WDTPRS – 7th Sunday after Pentecost: God can neither deceive nor be deceived

In the traditional Roman calendar this Sunday is the 7th Sunday after Pentecost.

Today’s Collect survived the cutting and pasting experts of the Consilium to live on as the Collect for the 9th Sunday of Ordinary Time.

COLLECT (1962MR):

Deus, cuius providentia in sui dispositione non fallitur
te supplices exoramus,
ut noxia cuncta submoveas,
et omnia nobis profutura concedas
.

Note the use of the trop homoioteleuton (same ending in corresponding elements) in submoveas and concedas.  The last two clauses, cola, both have preposition prefixes and the structure is the same.

Blaise/Chirat (a dictionary of Latin in French) indicates that dispositio is “disposition providentialle”. It has to do God’s plan for salvation. Fallo is an interesting word. It means basically, “to deceive, trick, dupe, cheat, disappoint” and it has as synonyms “decipio, impono, frustror, circumvenio, emungo, fraudo”. Fallo is used to indicate things like simply being mistaken or being deceived. It can apply to making a mistake because something eluded your notice or it was simply unknown. In our Latin conversation it is not uncommon to say nisi fallor, “unless I am mistaken…”. If you look for submoveo you may have to check under summoveo. Find profutura under prosum. Don’t confuse noxia with noxa.

SUPER LITERAL WDTPRS VERSION:

God, whose providence is not circumvented in its plan,
humbly we implore You,
that You clear away every harmful thing
and grant us all things beneficial
.

There is no getting around or circumventing God’s plan.

Why, given who God is and who we are, would we want to try?

But we do, don’t we.

We have to make a choice about which way to go with noxia.  Does it mean “harmful things” that are outside us or that are within us, that is, our own sins, our faults?  Both?

OBSOLETE ICEL (1973 9th Sunday Ordinary Time):

Father, your love never fails. Hear our call. Keep us from danger and provide for all our needs.

ROFL! Quite simply dreadful.  This may be one of the worst I have ever seen.  But we NEVER have to HEAR IT AGAIN.

CURRENT ICEL (2011  9th Sunday Ordinary Time):

O God, whose providence never fails in its design, keep from us, we humbly beseech you, all that might harm us and grant all that works for our good.

We have to make a choice about which way to go with noxia.  Does it mean “harmful things” that are outside us or that are within us, that is, our own sins, our faults?  Both?
God knows who we are and what we need far better than we can ever know ourselves.

The petition of this Collect closely corresponds to the final petitions of the Our Father: et ne nos inducas in tentationem; sed libera nos a malo, “and lead us not into temptation, but deliver us from evil.” The expression noxia cuncta, “all harmful things,” embraces both tentationes, temptations, and mala, evils.

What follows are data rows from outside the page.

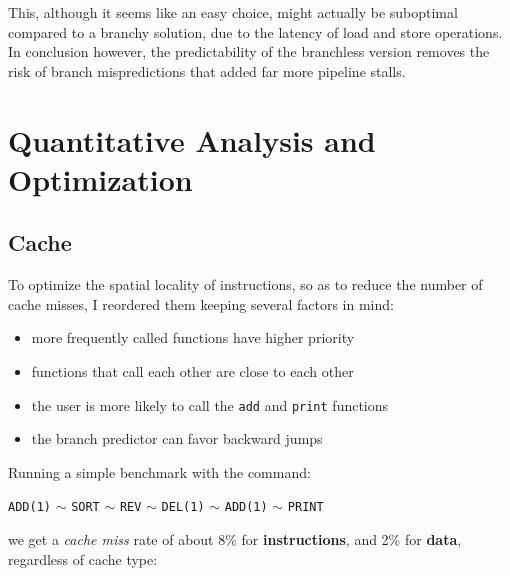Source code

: \documentclass[a4paper,12pt]{article}
\begin{document}
This, although it seems like an easy choice, might actually be suboptimal compared to a branchy solution, due to the latency of load and store operations. In conclusion however, the predictability of the branchless version removes the risk of branch mispredictions that added far more pipeline stalls.

\section{Quantitative Analysis and Optimization}

\subsection{Cache}

To optimize the spatial locality of instructions, so as to reduce the number of cache misses, I reordered them keeping several factors in mind:

\begin{itemize}
    \item more frequently called functions have higher priority
    \item functions that call each other are close to each other
    \item the user is more likely to call the \texttt{add} and \texttt{print} functions
    \item the branch predictor can favor backward jumps
\end{itemize}

Running a simple benchmark with the command:

\begin{center}
\texttt{ADD(1)} $\sim$ \texttt{SORT} $\sim$ \texttt{REV} $\sim$ \texttt{DEL(1)} $\sim$ \texttt{ADD(1)} $\sim$ \texttt{PRINT}
\end{center}

we get a \emph{cache miss} rate of about 8\% for \textbf{instructions}, and 2\% for \textbf{data}, regardless of cache type:
\end{document}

This correspondence is entirely fitting, since the Our Father, the most perfect of all prayers, provides the fundamental pattern for the Church’s official prayer.

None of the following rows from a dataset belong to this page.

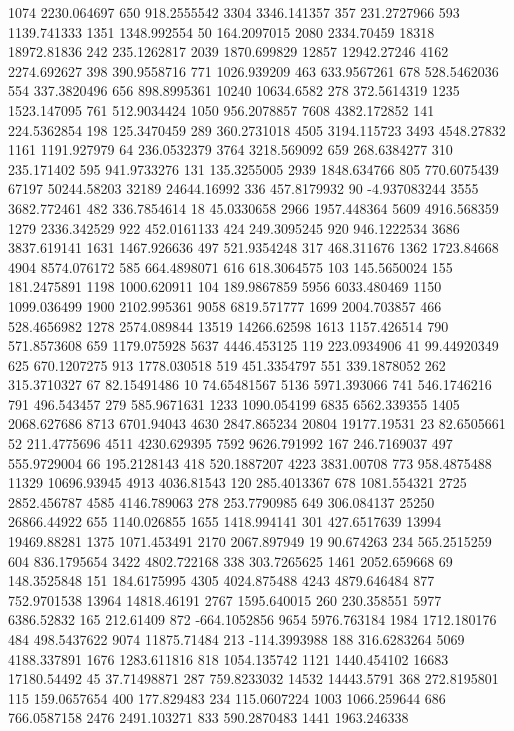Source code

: 1074	2230.064697
650	918.2555542
3304	3346.141357
357	231.2727966
593	1139.741333
1351	1348.992554
50	164.2097015
2080	2334.70459
18318	18972.81836
242	235.1262817
2039	1870.699829
12857	12942.27246
4162	2274.692627
398	390.9558716
771	1026.939209
463	633.9567261
678	528.5462036
554	337.3820496
656	898.8995361
10240	10634.6582
278	372.5614319
1235	1523.147095
761	512.9034424
1050	956.2078857
7608	4382.172852
141	224.5362854
198	125.3470459
289	360.2731018
4505	3194.115723
3493	4548.27832
1161	1191.927979
64	236.0532379
3764	3218.569092
659	268.6384277
310	235.171402
595	941.9733276
131	135.3255005
2939	1848.634766
805	770.6075439
67197	50244.58203
32189	24644.16992
336	457.8179932
90	-4.937083244
3555	3682.772461
482	336.7854614
18	45.0330658
2966	1957.448364
5609	4916.568359
1279	2336.342529
922	452.0161133
424	249.3095245
920	946.1222534
3686	3837.619141
1631	1467.926636
497	521.9354248
317	468.311676
1362	1723.84668
4904	8574.076172
585	664.4898071
616	618.3064575
103	145.5650024
155	181.2475891
1198	1000.620911
104	189.9867859
5956	6033.480469
1150	1099.036499
1900	2102.995361
9058	6819.571777
1699	2004.703857
466	528.4656982
1278	2574.089844
13519	14266.62598
1613	1157.426514
790	571.8573608
659	1179.075928
5637	4446.453125
119	223.0934906
41	99.44920349
625	670.1207275
913	1778.030518
519	451.3354797
551	339.1878052
262	315.3710327
67	82.15491486
10	74.65481567
5136	5971.393066
741	546.1746216
791	496.543457
279	585.9671631
1233	1090.054199
6835	6562.339355
1405	2068.627686
8713	6701.94043
4630	2847.865234
20804	19177.19531
23	82.6505661
52	211.4775696
4511	4230.629395
7592	9626.791992
167	246.7169037
497	555.9729004
66	195.2128143
418	520.1887207
4223	3831.00708
773	958.4875488
11329	10696.93945
4913	4036.81543
120	285.4013367
678	1081.554321
2725	2852.456787
4585	4146.789063
278	253.7790985
649	306.084137
25250	26866.44922
655	1140.026855
1655	1418.994141
301	427.6517639
13994	19469.88281
1375	1071.453491
2170	2067.897949
19	90.674263
234	565.2515259
604	836.1795654
3422	4802.722168
338	303.7265625
1461	2052.659668
69	148.3525848
151	184.6175995
4305	4024.875488
4243	4879.646484
877	752.9701538
13964	14818.46191
2767	1595.640015
260	230.358551
5977	6386.52832
165	212.61409
872	-664.1052856
9654	5976.763184
1984	1712.180176
484	498.5437622
9074	11875.71484
213	-114.3993988
188	316.6283264
5069	4188.337891
1676	1283.611816
818	1054.135742
1121	1440.454102
16683	17180.54492
45	37.71498871
287	759.8233032
14532	14443.5791
368	272.8195801
115	159.0657654
400	177.829483
234	115.0607224
1003	1066.259644
686	766.0587158
2476	2491.103271
833	590.2870483
1441	1963.246338
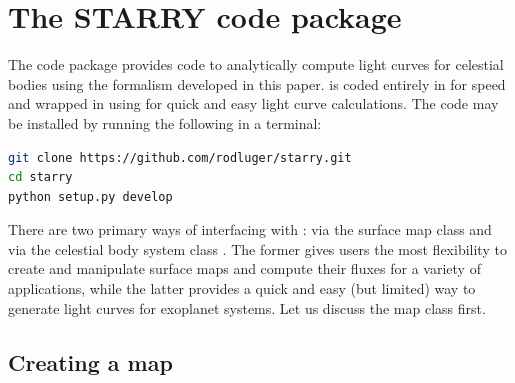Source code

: \documentclass[modern]{aastex61}
\begin{document}
\section{The \textbf{STARRY} code package}
\label{sec:starrycode}

The \starry code package provides code to analytically
compute light curves for celestial bodies using the formalism developed
in this paper. \starry is coded entirely in \cpp for speed and wrapped
in \Python using \pybind \citep{pybind11} for quick and easy
light curve calculations. The
code may be installed by running the following in a terminal:
%
\begin{lstlisting}[language=bash]
git clone https://github.com/rodluger/starry.git
cd starry
python setup.py develop
\end{lstlisting}
%
There are two primary ways of interfacing with \starry: via the surface
map class \starryMap and via the celestial body system class
\starrySystem. The former gives users the most flexibility to
create and manipulate surface maps and compute their fluxes for a variety
of applications, while the latter provides a quick and easy (but limited)
way to generate light curves for exoplanet systems. Let us
discuss the map class first.

\subsection{Creating a map}
\label{sec:starrymap}
\end{document}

The opening clause establishes the horizon for everything which follows. Divine providence does not miscalculate. God does not discover unforeseen obstacles, revise His eternal wisdom, or lose control of the field. Dispositio is an arrangement, the structure of a discourse, and also the drawing up of forces for battle. Through the Logos, the Word who is divine reason and perfect discourse, all things were made and ordered. We were called into existence in a time, place, state, and network of duties. The circumstances in which fidelity must bear fruit are encompassed within providence.

Foreseeing all our sins and many faults, all that we say and do is embraced in His eternal plan.

He has disposed all things so as to make glorious things result from the evils for which we alone are responsible.

Sometimes, moreover, it is hard to understand that God actually cares are us.  Given how immeasurably vast God is and how small we are, it is easy for some, mired in earthly distractions, to lapse into sort of deism and imagine a God who created everything and then, like a clock maker, just set the pendulum to swing and stepped away.

There is an old adage that, if you want to know if God is interested in you, just make a plan.

It is good for us each day never to forget to make an Act of Faith, which is a good Trinitarian prayer.

O my God, I firmly believe that Thou art one God in Three Divine Persons, Father, Son and Holy Ghost. I believe that Thy Divine Son became Man, and died for our sins, and that He will come to judge the living and the dead. I believe these and all the truths which the Holy Catholic Church teaches, because Thou hast revealed them, Who canst neither deceive nor be deceived.